You don’t often see the words “cool young artists” and “successful businessmen” in the same sentence. But those incongruous terms describe the owners of Mudshark Studios — a company that has spun off two other creative endeavors and has won recognition from business mainstays like Martha Stewart and The Wall Street Journal.
“Chris and I always said it was going to be giant. It’s going to be big and we dreamed like that. But we didn’t know what it meant. As silly as it sounds, I didn’t know that it would mean I’d have to have an office, that I’d have to be in front of a computer,” says Brett Binford, who started Mudshark Studios with Chris Lyon seven years ago when they were in their 20s. Binford and Lyon are both ceramicists, who learned ceramic production from a master artist in Steamboat Springs, Colorado.
Mudshark makes high-quality ceramics in small productions. Say an artist crafts a mug and wants to make 20, 200 or 2,000 of them. Mudshark could produce it from start to finish, from molding and casting to firing and glazing. The studio employs 28 people, most of them with degrees in ceramics.
Asian factories can make ceramics much more cheaply, but Binford contends Mudshark is a better option because the studio produces smaller batches of products than big offshore factories would. With smaller batches, companies eliminate the need to buy warehouse space to stock inventory and, as a result, enjoy more cash on hand, he says.
“Cash flow is a very difficult beast to navigate,” says Binford. “Five to seven years ago when the recession hit, all these companies with a lot of inventory, a lot of product and no cash went out of business. Companies now want to be lean and want to hold the least amount of inventory.”
Binford says another reason Mudshark is a better alternative to an offshore factory is the studio is more responsive because it is smaller and domestic. Say a company decides to order 2,700 more black mugs because they are selling well and reduce a previous order for red mugs by 2,100. Mudshark can ramp up to meet changing demands much more quickly than an offshore factory, says Binford. “We’re able to switch gears faster.”
Mudshark’s clients include Ann Sacks Tiles, Rejuvenation, Schoolhouse Electric and Maguire Furniture.

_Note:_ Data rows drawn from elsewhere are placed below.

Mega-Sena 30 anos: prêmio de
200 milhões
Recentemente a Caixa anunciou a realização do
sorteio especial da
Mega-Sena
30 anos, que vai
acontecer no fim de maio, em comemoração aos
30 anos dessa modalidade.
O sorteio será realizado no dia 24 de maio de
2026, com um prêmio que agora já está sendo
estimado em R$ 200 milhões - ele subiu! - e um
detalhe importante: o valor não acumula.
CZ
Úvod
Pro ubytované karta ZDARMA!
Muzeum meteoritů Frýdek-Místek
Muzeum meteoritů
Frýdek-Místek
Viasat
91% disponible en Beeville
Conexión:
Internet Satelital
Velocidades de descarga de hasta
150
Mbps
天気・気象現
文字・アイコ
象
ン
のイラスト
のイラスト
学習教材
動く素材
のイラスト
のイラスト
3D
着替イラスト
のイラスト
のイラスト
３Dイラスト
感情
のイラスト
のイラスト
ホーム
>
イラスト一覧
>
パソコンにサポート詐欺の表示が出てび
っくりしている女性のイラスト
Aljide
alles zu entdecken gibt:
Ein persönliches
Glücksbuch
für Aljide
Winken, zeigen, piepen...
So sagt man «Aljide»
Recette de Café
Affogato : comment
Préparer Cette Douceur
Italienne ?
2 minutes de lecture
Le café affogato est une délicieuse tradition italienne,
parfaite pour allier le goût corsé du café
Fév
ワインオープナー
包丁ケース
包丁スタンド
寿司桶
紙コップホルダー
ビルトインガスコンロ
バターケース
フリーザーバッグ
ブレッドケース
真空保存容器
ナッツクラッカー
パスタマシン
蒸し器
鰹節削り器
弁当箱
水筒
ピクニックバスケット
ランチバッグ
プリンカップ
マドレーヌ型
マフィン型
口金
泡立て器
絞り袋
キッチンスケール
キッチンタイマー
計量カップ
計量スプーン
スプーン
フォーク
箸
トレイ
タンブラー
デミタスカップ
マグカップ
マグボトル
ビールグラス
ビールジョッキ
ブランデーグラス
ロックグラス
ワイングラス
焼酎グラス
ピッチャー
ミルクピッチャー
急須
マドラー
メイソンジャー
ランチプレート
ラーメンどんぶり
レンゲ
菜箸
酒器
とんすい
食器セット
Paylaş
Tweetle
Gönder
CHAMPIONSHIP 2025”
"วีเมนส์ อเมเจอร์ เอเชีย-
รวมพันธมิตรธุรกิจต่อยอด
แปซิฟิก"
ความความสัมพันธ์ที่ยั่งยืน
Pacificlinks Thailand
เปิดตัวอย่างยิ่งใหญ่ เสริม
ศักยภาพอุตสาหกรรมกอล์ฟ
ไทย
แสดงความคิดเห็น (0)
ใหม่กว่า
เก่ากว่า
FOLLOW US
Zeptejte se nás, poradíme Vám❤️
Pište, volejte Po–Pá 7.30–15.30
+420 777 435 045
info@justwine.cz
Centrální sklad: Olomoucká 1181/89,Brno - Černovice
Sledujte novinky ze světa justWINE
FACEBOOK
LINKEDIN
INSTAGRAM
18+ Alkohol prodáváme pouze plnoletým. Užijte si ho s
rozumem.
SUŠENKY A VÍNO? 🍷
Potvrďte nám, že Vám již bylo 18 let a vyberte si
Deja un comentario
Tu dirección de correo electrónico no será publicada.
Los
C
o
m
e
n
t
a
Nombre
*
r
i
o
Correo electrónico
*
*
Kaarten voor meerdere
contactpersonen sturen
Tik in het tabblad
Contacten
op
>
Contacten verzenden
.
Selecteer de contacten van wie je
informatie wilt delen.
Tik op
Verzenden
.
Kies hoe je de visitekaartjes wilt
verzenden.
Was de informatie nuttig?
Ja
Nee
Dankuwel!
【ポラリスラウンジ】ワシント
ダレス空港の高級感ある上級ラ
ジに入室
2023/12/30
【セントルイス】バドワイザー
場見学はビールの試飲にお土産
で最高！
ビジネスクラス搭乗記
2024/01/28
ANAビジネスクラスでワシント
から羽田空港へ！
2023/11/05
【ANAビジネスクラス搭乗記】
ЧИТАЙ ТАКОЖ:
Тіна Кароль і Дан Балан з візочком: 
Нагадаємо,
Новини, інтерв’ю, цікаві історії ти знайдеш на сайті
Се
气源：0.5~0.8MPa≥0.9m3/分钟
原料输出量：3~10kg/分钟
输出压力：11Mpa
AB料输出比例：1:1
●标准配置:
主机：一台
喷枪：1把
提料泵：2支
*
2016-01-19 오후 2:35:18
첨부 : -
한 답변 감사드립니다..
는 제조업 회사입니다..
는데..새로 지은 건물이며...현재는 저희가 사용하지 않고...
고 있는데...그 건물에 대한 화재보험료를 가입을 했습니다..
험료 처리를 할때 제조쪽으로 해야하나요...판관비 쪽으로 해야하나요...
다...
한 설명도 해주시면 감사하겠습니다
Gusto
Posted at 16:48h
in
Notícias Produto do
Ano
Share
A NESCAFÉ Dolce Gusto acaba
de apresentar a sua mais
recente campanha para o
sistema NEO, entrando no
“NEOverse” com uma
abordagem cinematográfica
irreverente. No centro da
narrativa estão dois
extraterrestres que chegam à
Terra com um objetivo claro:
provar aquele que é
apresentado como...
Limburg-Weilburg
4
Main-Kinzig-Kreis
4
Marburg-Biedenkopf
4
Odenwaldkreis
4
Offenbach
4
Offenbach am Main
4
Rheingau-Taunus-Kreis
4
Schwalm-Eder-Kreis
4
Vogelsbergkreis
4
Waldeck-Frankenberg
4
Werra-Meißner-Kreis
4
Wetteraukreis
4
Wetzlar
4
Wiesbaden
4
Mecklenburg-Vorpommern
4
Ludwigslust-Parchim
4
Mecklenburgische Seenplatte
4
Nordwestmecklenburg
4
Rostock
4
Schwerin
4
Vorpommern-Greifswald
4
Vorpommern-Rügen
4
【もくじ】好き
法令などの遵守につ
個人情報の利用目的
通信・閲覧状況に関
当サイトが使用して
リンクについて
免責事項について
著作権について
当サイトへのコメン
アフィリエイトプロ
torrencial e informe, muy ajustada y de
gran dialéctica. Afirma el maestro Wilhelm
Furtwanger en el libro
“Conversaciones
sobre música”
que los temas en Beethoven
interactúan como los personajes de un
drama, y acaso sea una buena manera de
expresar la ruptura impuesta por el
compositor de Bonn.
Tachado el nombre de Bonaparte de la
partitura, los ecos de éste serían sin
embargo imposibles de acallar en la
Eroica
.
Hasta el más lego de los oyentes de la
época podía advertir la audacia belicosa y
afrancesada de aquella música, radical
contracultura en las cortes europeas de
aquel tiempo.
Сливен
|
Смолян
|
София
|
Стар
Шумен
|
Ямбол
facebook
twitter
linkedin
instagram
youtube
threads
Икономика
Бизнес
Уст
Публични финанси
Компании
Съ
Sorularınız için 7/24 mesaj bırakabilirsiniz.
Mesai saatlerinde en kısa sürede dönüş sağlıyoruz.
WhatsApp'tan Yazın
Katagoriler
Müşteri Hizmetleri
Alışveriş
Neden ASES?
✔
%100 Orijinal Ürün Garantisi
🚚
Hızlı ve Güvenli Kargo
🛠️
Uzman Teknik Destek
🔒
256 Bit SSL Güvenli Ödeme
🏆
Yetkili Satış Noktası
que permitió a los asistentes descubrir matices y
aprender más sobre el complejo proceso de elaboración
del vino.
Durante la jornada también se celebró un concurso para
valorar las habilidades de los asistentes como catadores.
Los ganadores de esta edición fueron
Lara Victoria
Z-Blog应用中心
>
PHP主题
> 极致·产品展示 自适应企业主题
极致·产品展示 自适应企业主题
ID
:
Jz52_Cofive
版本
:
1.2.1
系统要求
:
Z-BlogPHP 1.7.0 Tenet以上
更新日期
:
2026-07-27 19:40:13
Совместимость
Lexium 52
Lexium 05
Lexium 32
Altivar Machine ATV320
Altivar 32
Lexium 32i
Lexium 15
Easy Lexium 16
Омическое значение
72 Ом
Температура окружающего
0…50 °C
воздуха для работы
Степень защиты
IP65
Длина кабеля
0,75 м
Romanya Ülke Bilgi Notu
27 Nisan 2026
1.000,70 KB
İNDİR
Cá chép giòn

“Over the last 20 to 30 years, our country has outsourced all ceramic goods that we use in our daily lives and in our households. To bring that back home is very important,” says Binford.
Last year Mudshark Studios was one of 10 companies to win Martha Stewart’s American Made Award. Binford, Lyon and other winners were flown to New York City and were honored at a special event with a speech by Mayor Michael Bloomberg.
Mudshark has spawned another venture. Binford and Lyon have joined five other ceramicists to spearhead the Portland Growler Company. Mudshark produces the growlers, which are beer jugs. Tapping a nationwide trend, beer drinkers take the growlers to breweries or bars and fill them up with beer from kegs. In some states, but not in Oregon, you can even fill your growlers in some grocery stores. Portland Growler’s rubber-sealed ceramic jugs keep the beer bubbly for more than three days, says Binford.
Portland Growlers is getting a lot of press. It got a boost in sales after it was featured in a Wall Street Journal article last month, says Binford. Started in 2010, the company sold 300 of the environmentally friendly beer jugs in its first year and 3,000 in its second year.
Another extension of Mudshark Studios is Eutectic Gallery, showcasing ceramics by local and international artists. The gallery curator is Jeffrey Thomas of the now defunct Thomas/Jamison Gallery. It was one of the first fine art galleries in Portland’s Pearl district. Thomas left the art world in 1992 and went into advertising and photo producing.
“I find it ironic — here I am, after 30 years, back into a small gallery under the radar which is how I started with William Jamison in 1985,” says Thomas.
He discovered Mudshark’s plans to open an art gallery while reading Martha Stewart Living magazine. Eutectic Gallery also has a small store that sells ceramics, some handcrafted and some produced by Mudshark Studios.
Going forward, Binford and Lyon are trying to get out from behind their computers and desks. They have just hired an office manager to run Mudshark Studios and plan to eventually hire another office manager for Portland Growlers. That will give them more time for their first love: creating ceramic art.